**Collected data entries**
-- Opening Marker --

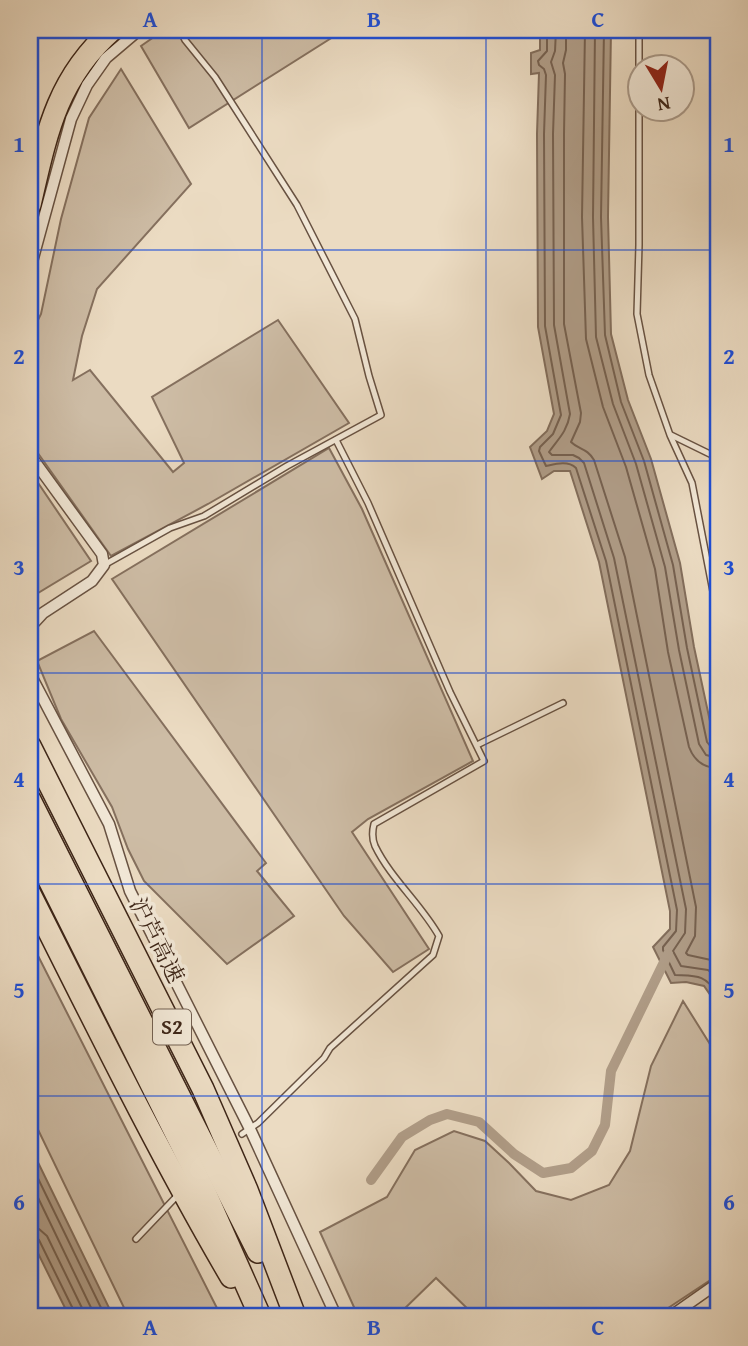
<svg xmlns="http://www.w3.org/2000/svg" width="748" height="1346" font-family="'Gentium Book Plus','Noto Serif SC',serif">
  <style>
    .green { fill: #cdbca5; stroke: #85705e; stroke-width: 2 }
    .water { fill: #b09d88; stroke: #826d5b; stroke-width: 2 }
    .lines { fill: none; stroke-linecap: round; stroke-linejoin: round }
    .shore { stroke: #766150; stroke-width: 2 }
    .canal { stroke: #b09d88; stroke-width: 10 }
    .service-casing { stroke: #685242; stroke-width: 8 }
    .minor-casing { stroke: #685242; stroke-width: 13 }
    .motorway-casing { stroke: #3d2517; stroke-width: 24 }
    .service { stroke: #f2e8d7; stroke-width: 5 }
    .minor { stroke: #f2e8d7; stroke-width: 10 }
    .motorway { stroke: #ebdbc2; stroke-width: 21 }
    .grid { fill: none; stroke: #1d4ed8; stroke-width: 2; stroke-opacity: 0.55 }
    .labels { text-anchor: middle; stroke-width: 7; stroke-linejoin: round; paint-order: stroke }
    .shield { fill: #f2e8d7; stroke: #736051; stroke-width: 2 }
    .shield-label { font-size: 21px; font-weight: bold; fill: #3d2517 }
    .street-label { font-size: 23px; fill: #3d2517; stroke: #f2e8d7 }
    .neatline { fill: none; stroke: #1d4ed8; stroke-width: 2.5 }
    .grid-label { font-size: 23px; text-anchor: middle; font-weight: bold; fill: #1d4ed8 }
  </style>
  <rect width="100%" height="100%" fill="#ebdbc2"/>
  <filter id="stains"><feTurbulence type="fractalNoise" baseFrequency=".00286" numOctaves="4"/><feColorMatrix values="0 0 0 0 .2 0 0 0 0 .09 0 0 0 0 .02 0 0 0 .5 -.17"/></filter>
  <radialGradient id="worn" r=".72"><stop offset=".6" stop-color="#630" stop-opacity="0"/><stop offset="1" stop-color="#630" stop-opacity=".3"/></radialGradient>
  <g class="green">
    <path d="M164,30H344L189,128L141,46Z"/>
    <path d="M121,69L191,184L97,289L82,336L73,380L90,370L173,472L184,463L152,397L278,320L349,423L208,504L111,556L30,442V336L41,314L61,219L89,118Z"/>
    <path d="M329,448L362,509L473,761L368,819L352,832L429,949L393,972L344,916L112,579Z"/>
    <path d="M30,471L91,561L33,596L30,588Z"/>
    <path d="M94,631L266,863L257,871L294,916L227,964L144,881L128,849L112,807L61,719L37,661Z"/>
    <path d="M30,940L221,1316H128L30,1113Z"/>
    <path d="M683,1001L718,1057V1275L656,1316H475L436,1278L397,1316H358L320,1232L387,1197L415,1150L454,1131L485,1141L509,1163L536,1191L571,1200L609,1185L630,1151L651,1066Z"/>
  </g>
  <g class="water">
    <path d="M540,30H611L608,217L611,334L628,400L651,459L680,563L694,647L714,740L718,747V1006L704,986L686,982L671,983L653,947L670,929V911L599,562L570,471H554L542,479L530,447L547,431L554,414L538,327L537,134L539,73L531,74V53L540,50Z"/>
    <path d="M30,1146L113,1316H69L30,1237Z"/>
  </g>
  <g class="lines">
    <g class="shore">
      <path d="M547,30V51L538,61L539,65L544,69L546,75L544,134L545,326L561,415L553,434L540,447L539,451L546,466C555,464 568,460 576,468L606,561L677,910L676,931L663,947V950L675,975C697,976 704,974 718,994"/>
      <path d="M556,30L555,51L551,62L555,75L553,134L554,325L570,414C567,432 558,439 549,452L552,455H573L579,458L584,463L614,558L686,909L685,933L673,951L681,966L708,970L718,978"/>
      <path d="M566,30V50L563,63L565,74L564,134V324L581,413L580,422L571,442C579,450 587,448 594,460L625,557L696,907L695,936L686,953L688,955L711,960L718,964"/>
      <path d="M585,30L582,217L586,339L603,407L626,467L655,569L668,652L689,747C694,760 703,768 718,768"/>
      <path d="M595,30L593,217L596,337L613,404L636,464L665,567L679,650L699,744L706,755L718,758"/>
      <path d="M604,30L601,217L605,335L621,402L644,461L673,565L687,648L707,742L711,747L718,749"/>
      <path d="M30,1162L105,1316"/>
      <path d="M30,1181L95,1316"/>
      <path d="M30,1227L39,1229L47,1236L82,1308L83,1316"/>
      <path d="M30,1236H35L39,1240L74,1311V1316"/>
    </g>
    <path class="canal" d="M371,1180L402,1137L430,1120L447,1114L479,1122L514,1154L543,1173L571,1168L592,1151L605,1125L611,1071L668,954"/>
    <defs>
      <g id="service">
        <path d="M639,30V245L637,314L649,375L670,435L692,483L718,617"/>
        <path d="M671,435L718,458"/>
        <path d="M104,565L170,528L204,516L287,466L381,415L369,376L355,319L297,205L215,77L185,40L180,30"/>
        <path d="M477,745L563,703"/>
        <path d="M242,1134L258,1123L324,1058L330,1048L433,955L439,936C421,904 391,879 375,846C372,839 372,832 374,824L484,761L450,692L368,503L336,440"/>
        <path d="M136,1239L176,1197"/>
      </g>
      <g id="minor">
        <path d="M30,269L71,119L87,85L106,58L139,30"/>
        <path d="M30,455L102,554L104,565L92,581L43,613L30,627"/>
        <path d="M30,674L109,824L130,891L250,1129L336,1316"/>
        <path d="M671,1316L718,1283"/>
      </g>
      <g id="motorway">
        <path d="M30,205C46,136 56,79 112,30"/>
        <path d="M30,746L203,1089L247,1190L295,1316"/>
        <path d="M30,800L258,1252"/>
        <path d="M30,842L205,1192L260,1316"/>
        <path d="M30,894C95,1023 158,1152 231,1277"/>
      </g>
    </defs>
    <use href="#service" class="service-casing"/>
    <use href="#minor" class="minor-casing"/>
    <use href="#motorway" class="motorway-casing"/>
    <use href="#service" class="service"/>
    <use href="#minor" class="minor"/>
    <use href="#motorway" class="motorway"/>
  </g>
  <path class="grid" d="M262,30V1316M486,30V1316M30,250H718M30,461H718M30,673H718M30,884H718M30,1096H718"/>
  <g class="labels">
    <rect class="shield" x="153" y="1009.5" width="38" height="35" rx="5"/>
    <g class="shield-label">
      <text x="172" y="1034">S2</text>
    </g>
    <g class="street-label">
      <text transform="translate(157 940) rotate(63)" y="8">沪芦高速</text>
    </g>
  </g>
  <rect width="748" height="1346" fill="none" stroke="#ebdbc2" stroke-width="77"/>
  <g transform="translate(661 88) rotate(170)"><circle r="33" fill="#f2e8d7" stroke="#aa9a8a" stroke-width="2"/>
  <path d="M0-5L12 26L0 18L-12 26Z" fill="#8f2418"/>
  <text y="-10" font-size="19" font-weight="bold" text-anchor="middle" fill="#3d2517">N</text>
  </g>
  <rect x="38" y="38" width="672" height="1270" class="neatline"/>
  <g class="grid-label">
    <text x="150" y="27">A</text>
    <text x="374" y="27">B</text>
    <text x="598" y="27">C</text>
    <text x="19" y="152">1</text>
    <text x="729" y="152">1</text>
    <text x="19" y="364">2</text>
    <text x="729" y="364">2</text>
    <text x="19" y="575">3</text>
    <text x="729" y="575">3</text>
    <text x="19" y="787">4</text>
    <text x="729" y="787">4</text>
    <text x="19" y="998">5</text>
    <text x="729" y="998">5</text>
    <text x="19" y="1210">6</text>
    <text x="729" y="1210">6</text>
    <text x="150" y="1335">A</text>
    <text x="374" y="1335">B</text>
    <text x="598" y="1335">C</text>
  </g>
  <rect width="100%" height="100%" filter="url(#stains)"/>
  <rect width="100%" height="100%" fill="url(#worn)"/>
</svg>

-- Closing Marker --

**TASK PROMPT**
A faithful copy of every record is needed here. Leave the images out of it.

**RESULT FOR THIS TASK**
<svg xmlns="http://www.w3.org/2000/svg" width="748" height="1346" font-family="'Gentium Book Plus','Noto Serif SC',serif">
  <style>
    .green { fill: #cdbca5; stroke: #85705e; stroke-width: 2 }
    .water { fill: #b09d88; stroke: #826d5b; stroke-width: 2 }
    .lines { fill: none; stroke-linecap: round; stroke-linejoin: round }
    .shore { stroke: #766150; stroke-width: 2 }
    .canal { stroke: #b09d88; stroke-width: 10 }
    .service-casing { stroke: #685242; stroke-width: 8 }
    .minor-casing { stroke: #685242; stroke-width: 13 }
    .motorway-casing { stroke: #3d2517; stroke-width: 24 }
    .service { stroke: #f2e8d7; stroke-width: 5 }
    .minor { stroke: #f2e8d7; stroke-width: 10 }
    .motorway { stroke: #ebdbc2; stroke-width: 21 }
    .grid { fill: none; stroke: #1d4ed8; stroke-width: 2; stroke-opacity: 0.55 }
    .labels { text-anchor: middle; stroke-width: 7; stroke-linejoin: round; paint-order: stroke }
    .shield { fill: #f2e8d7; stroke: #736051; stroke-width: 2 }
    .shield-label { font-size: 21px; font-weight: bold; fill: #3d2517 }
    .street-label { font-size: 23px; fill: #3d2517; stroke: #f2e8d7 }
    .neatline { fill: none; stroke: #1d4ed8; stroke-width: 2.5 }
    .grid-label { font-size: 23px; text-anchor: middle; font-weight: bold; fill: #1d4ed8 }
  </style>
  <rect width="100%" height="100%" fill="#ebdbc2"/>
  <filter id="stains"><feTurbulence type="fractalNoise" baseFrequency=".00286" numOctaves="4"/><feColorMatrix values="0 0 0 0 .2 0 0 0 0 .09 0 0 0 0 .02 0 0 0 .5 -.17"/></filter>
  <radialGradient id="worn" r=".72"><stop offset=".6" stop-color="#630" stop-opacity="0"/><stop offset="1" stop-color="#630" stop-opacity=".3"/></radialGradient>
  <g class="green">
    <path d="M164,30H344L189,128L141,46Z"/>
    <path d="M121,69L191,184L97,289L82,336L73,380L90,370L173,472L184,463L152,397L278,320L349,423L208,504L111,556L30,442V336L41,314L61,219L89,118Z"/>
    <path d="M329,448L362,509L473,761L368,819L352,832L429,949L393,972L344,916L112,579Z"/>
    <path d="M30,471L91,561L33,596L30,588Z"/>
    <path d="M94,631L266,863L257,871L294,916L227,964L144,881L128,849L112,807L61,719L37,661Z"/>
    <path d="M30,940L221,1316H128L30,1113Z"/>
    <path d="M683,1001L718,1057V1275L656,1316H475L436,1278L397,1316H358L320,1232L387,1197L415,1150L454,1131L485,1141L509,1163L536,1191L571,1200L609,1185L630,1151L651,1066Z"/>
  </g>
  <g class="water">
    <path d="M540,30H611L608,217L611,334L628,400L651,459L680,563L694,647L714,740L718,747V1006L704,986L686,982L671,983L653,947L670,929V911L599,562L570,471H554L542,479L530,447L547,431L554,414L538,327L537,134L539,73L531,74V53L540,50Z"/>
    <path d="M30,1146L113,1316H69L30,1237Z"/>
  </g>
  <g class="lines">
    <g class="shore">
      <path d="M547,30V51L538,61L539,65L544,69L546,75L544,134L545,326L561,415L553,434L540,447L539,451L546,466C555,464 568,460 576,468L606,561L677,910L676,931L663,947V950L675,975C697,976 704,974 718,994"/>
      <path d="M556,30L555,51L551,62L555,75L553,134L554,325L570,414C567,432 558,439 549,452L552,455H573L579,458L584,463L614,558L686,909L685,933L673,951L681,966L708,970L718,978"/>
      <path d="M566,30V50L563,63L565,74L564,134V324L581,413L580,422L571,442C579,450 587,448 594,460L625,557L696,907L695,936L686,953L688,955L711,960L718,964"/>
      <path d="M585,30L582,217L586,339L603,407L626,467L655,569L668,652L689,747C694,760 703,768 718,768"/>
      <path d="M595,30L593,217L596,337L613,404L636,464L665,567L679,650L699,744L706,755L718,758"/>
      <path d="M604,30L601,217L605,335L621,402L644,461L673,565L687,648L707,742L711,747L718,749"/>
      <path d="M30,1162L105,1316"/>
      <path d="M30,1181L95,1316"/>
      <path d="M30,1227L39,1229L47,1236L82,1308L83,1316"/>
      <path d="M30,1236H35L39,1240L74,1311V1316"/>
    </g>
    <path class="canal" d="M371,1180L402,1137L430,1120L447,1114L479,1122L514,1154L543,1173L571,1168L592,1151L605,1125L611,1071L668,954"/>
    <defs>
      <g id="service">
        <path d="M639,30V245L637,314L649,375L670,435L692,483L718,617"/>
        <path d="M671,435L718,458"/>
        <path d="M104,565L170,528L204,516L287,466L381,415L369,376L355,319L297,205L215,77L185,40L180,30"/>
        <path d="M477,745L563,703"/>
        <path d="M242,1134L258,1123L324,1058L330,1048L433,955L439,936C421,904 391,879 375,846C372,839 372,832 374,824L484,761L450,692L368,503L336,440"/>
        <path d="M136,1239L176,1197"/>
      </g>
      <g id="minor">
        <path d="M30,269L71,119L87,85L106,58L139,30"/>
        <path d="M30,455L102,554L104,565L92,581L43,613L30,627"/>
        <path d="M30,674L109,824L130,891L250,1129L336,1316"/>
        <path d="M671,1316L718,1283"/>
      </g>
      <g id="motorway">
        <path d="M30,205C46,136 56,79 112,30"/>
        <path d="M30,746L203,1089L247,1190L295,1316"/>
        <path d="M30,800L258,1252"/>
        <path d="M30,842L205,1192L260,1316"/>
        <path d="M30,894C95,1023 158,1152 231,1277"/>
      </g>
    </defs>
    <use href="#service" class="service-casing"/>
    <use href="#minor" class="minor-casing"/>
    <use href="#motorway" class="motorway-casing"/>
    <use href="#service" class="service"/>
    <use href="#minor" class="minor"/>
    <use href="#motorway" class="motorway"/>
  </g>
  <path class="grid" d="M262,30V1316M486,30V1316M30,250H718M30,461H718M30,673H718M30,884H718M30,1096H718"/>
  <g class="labels">
    <rect class="shield" x="153" y="1009.5" width="38" height="35" rx="5"/>
    <g class="shield-label">
      <text x="172" y="1034">S2</text>
    </g>
    <g class="street-label">
      <text transform="translate(157 940) rotate(63)" y="8">沪芦高速</text>
    </g>
  </g>
  <rect width="748" height="1346" fill="none" stroke="#ebdbc2" stroke-width="77"/>
  <g transform="translate(661 88) rotate(170)"><circle r="33" fill="#f2e8d7" stroke="#aa9a8a" stroke-width="2"/>
  <path d="M0-5L12 26L0 18L-12 26Z" fill="#8f2418"/>
  <text y="-10" font-size="19" font-weight="bold" text-anchor="middle" fill="#3d2517">N</text>
  </g>
  <rect x="38" y="38" width="672" height="1270" class="neatline"/>
  <g class="grid-label">
    <text x="150" y="27">A</text>
    <text x="374" y="27">B</text>
    <text x="598" y="27">C</text>
    <text x="19" y="152">1</text>
    <text x="729" y="152">1</text>
    <text x="19" y="364">2</text>
    <text x="729" y="364">2</text>
    <text x="19" y="575">3</text>
    <text x="729" y="575">3</text>
    <text x="19" y="787">4</text>
    <text x="729" y="787">4</text>
    <text x="19" y="998">5</text>
    <text x="729" y="998">5</text>
    <text x="19" y="1210">6</text>
    <text x="729" y="1210">6</text>
    <text x="150" y="1335">A</text>
    <text x="374" y="1335">B</text>
    <text x="598" y="1335">C</text>
  </g>
  <rect width="100%" height="100%" filter="url(#stains)"/>
  <rect width="100%" height="100%" fill="url(#worn)"/>
</svg>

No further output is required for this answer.